Department of Molecular Systems BioAnalysis, Graduate School of Pharmaceutical Sciences, Kyoto University, Kyoto 606-8501, Japan.
Analytical and Quality Evaluation Research Laboratories, Daiichi Sankyo Co., Ltd., Hiratsuka, Kanagawa 254-0014, Japan.
J Proteome Res. 2024 Oct 4;23(10):4704-4714. doi: 10.1021/acs.jproteome.4c00642. Epub 2024 Sep 18.

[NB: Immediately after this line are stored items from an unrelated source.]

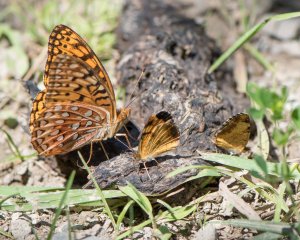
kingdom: Animalia
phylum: Arthropoda
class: Insecta
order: Lepidoptera
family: Nymphalidae
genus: Speyeria
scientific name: Speyeria aphrodite
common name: Aphrodite Fritillary
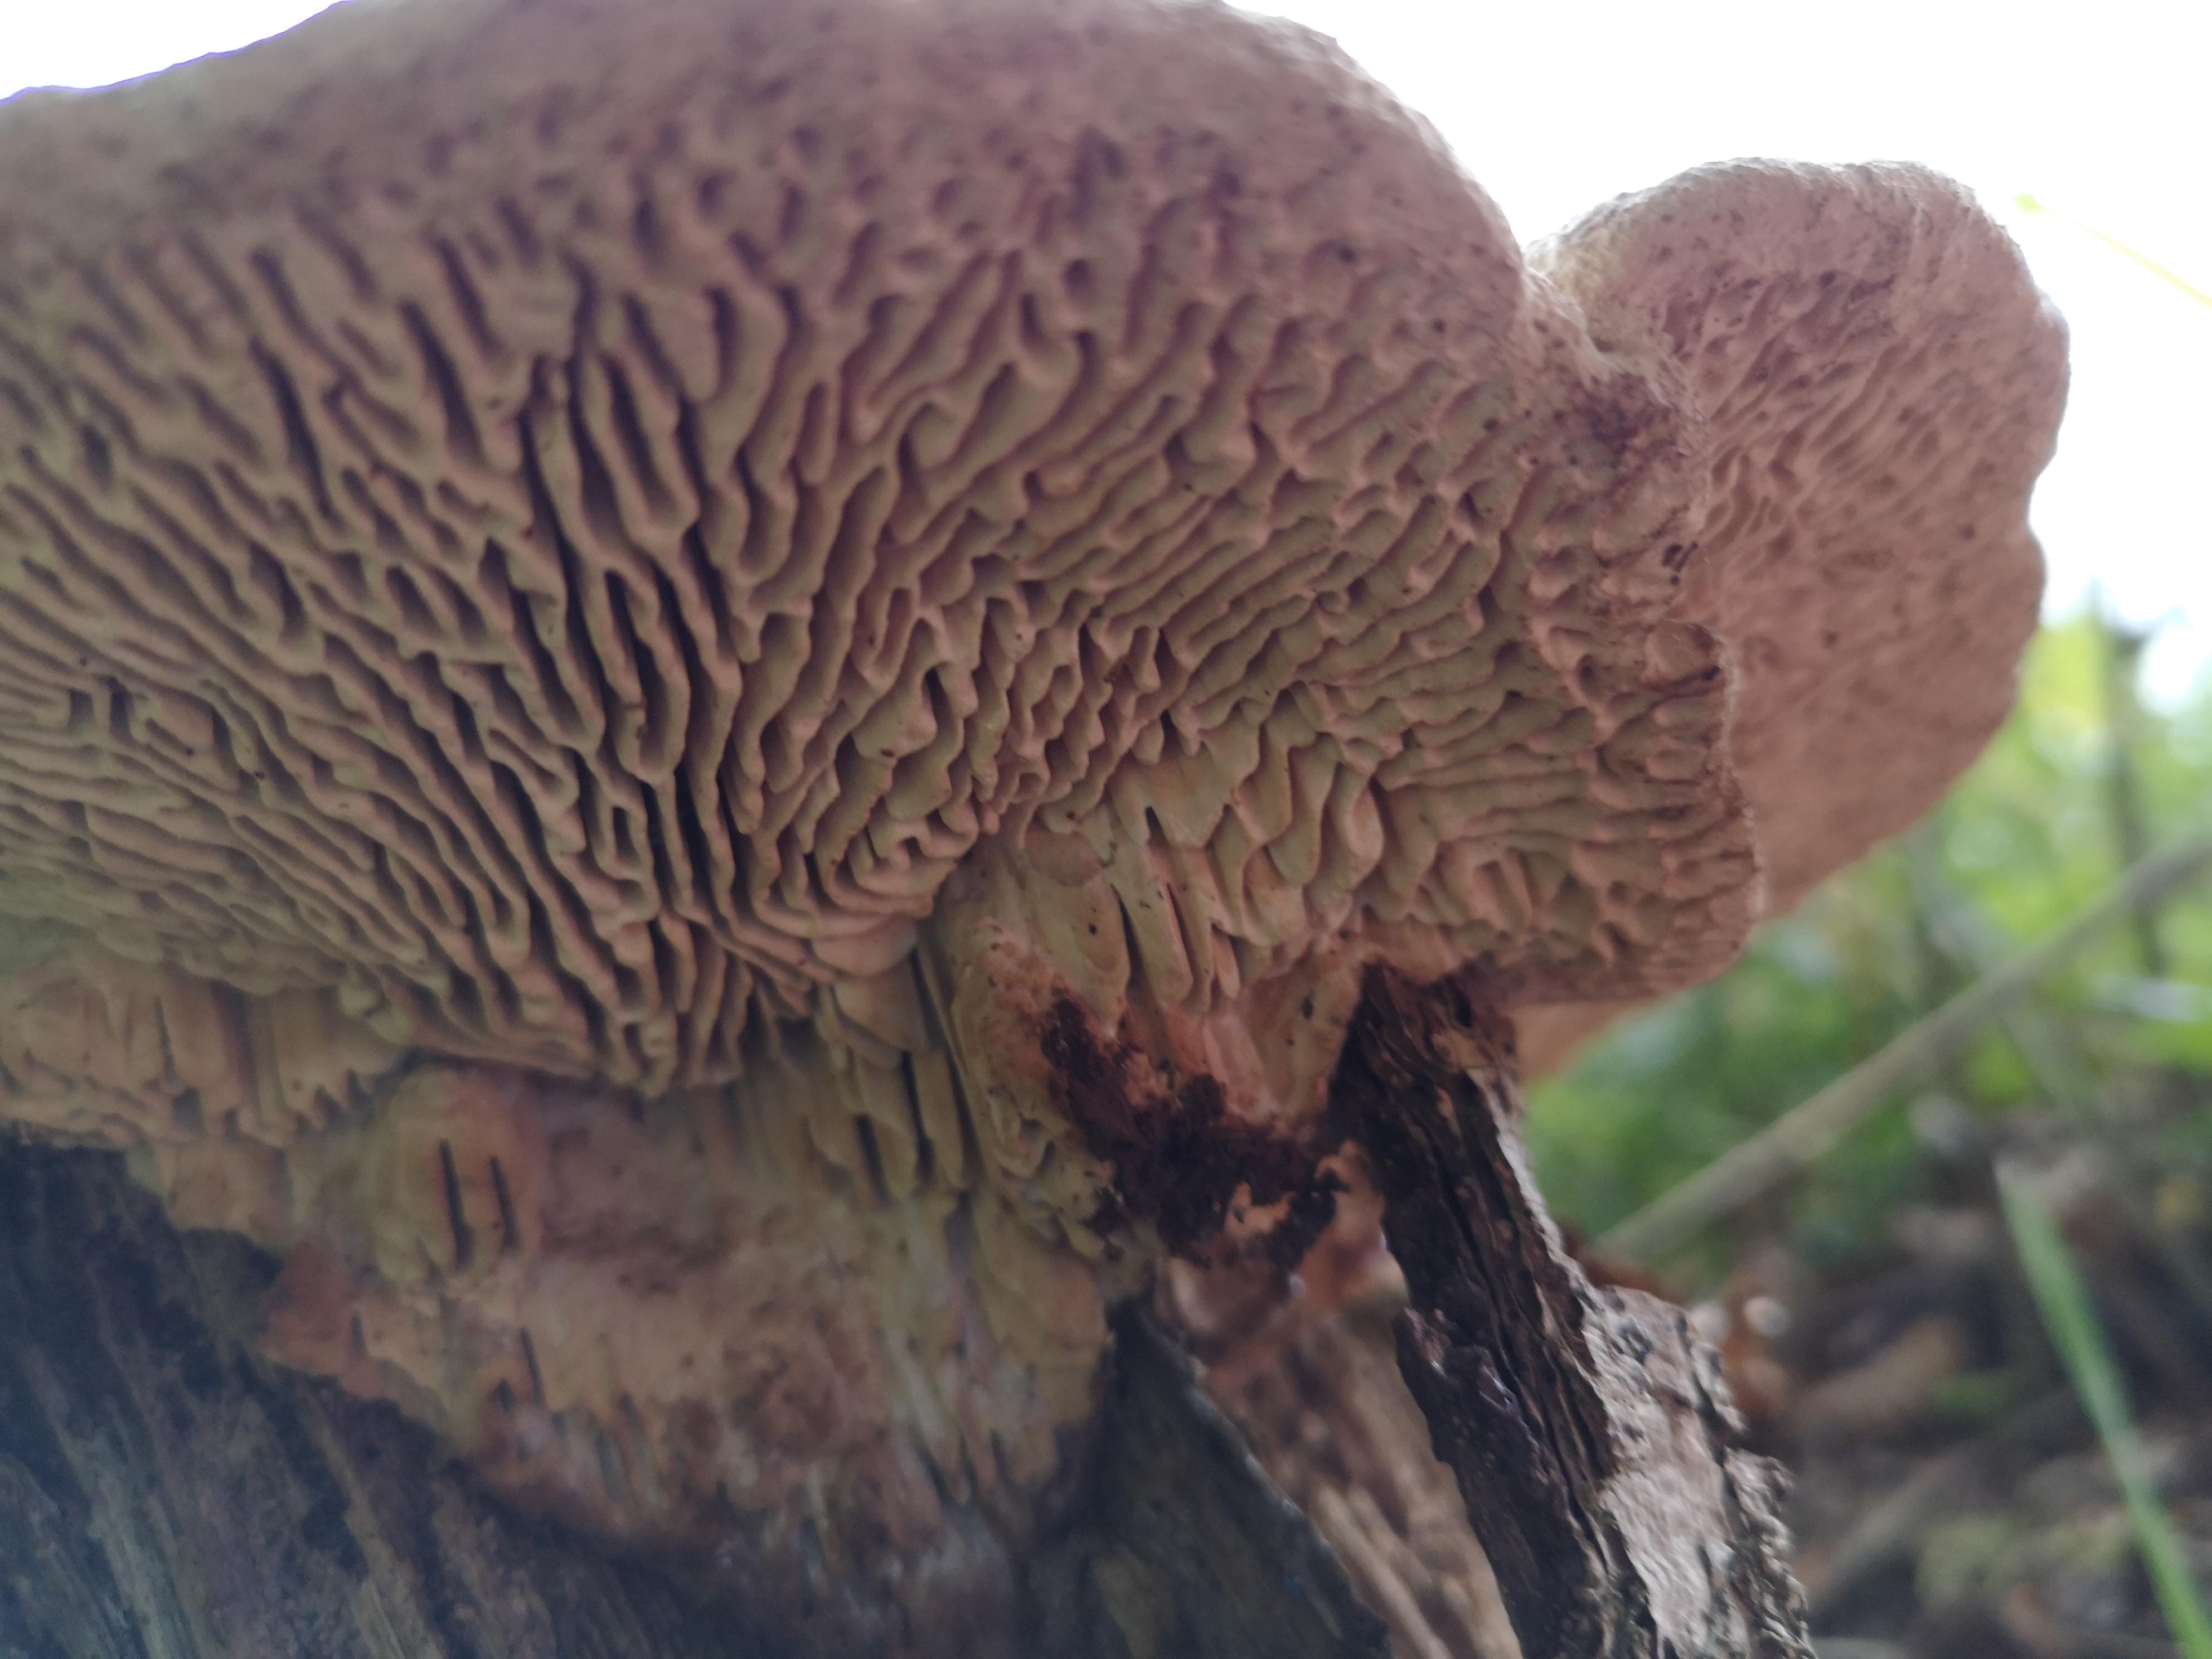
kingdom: Fungi
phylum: Basidiomycota
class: Agaricomycetes
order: Polyporales
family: Fomitopsidaceae
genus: Daedalea
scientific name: Daedalea quercina
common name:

We revisited protein reversed-phase chromatography (RP), using state-of-the-art RP columns developed for biopharmaceuticals, such as monoclonal antibodies, in order to evaluate the suitability of this methodology as a prefractionation step for bottom-up proteomics. The protein RP prefractionation (Prot-RP) method was compared with two other widely used prefractionation methods, SDS-PAGE and high-pH peptide RP (Pept-RP) by using cell lysates as samples. The overlap between fractions of Prot-RP was comparable to that of SDS-PAGE, and the protein recovery was approximately 2-fold higher. On the other hand, the overlap between fractions of Prot-RP was slightly larger than that of Pept-RP, but Prot-RP was able to identify more protein termini and more isoform-specific peptides than Pept-RP. Our results indicate that the combination of highly efficient protein prefractionation with modern mass spectrometers is particularly effective for proteoform profiling from cellular samples.
我们重新研究了蛋白质反相色谱(RP),使用了专为生物制药(如单克隆抗体)开发的最先进的 RP 柱,以评估该方法作为用于自下而上蛋白质组学的预分级步骤的适用性。通过使用细胞裂解物作为样品,将蛋白质 RP 预分级(Prot-RP)方法与另外两种广泛使用的预分级方法 SDS-PAGE 和高 pH 肽 RP(Pept-RP)进行了比较。Prot-RP 馏分之间的重叠与 SDS-PAGE 相当,而蛋白质回收率约高 2 倍。另一方面,Prot-RP 馏分之间的重叠略大于 Pept-RP,但 Prot-RP 能够鉴定出比 Pept-RP 更多的蛋白末端和更多的同工型特异性肽。我们的结果表明,将高效的蛋白质预分级与现代质谱仪相结合,对于从细胞样品中进行蛋白质亚型分析特别有效。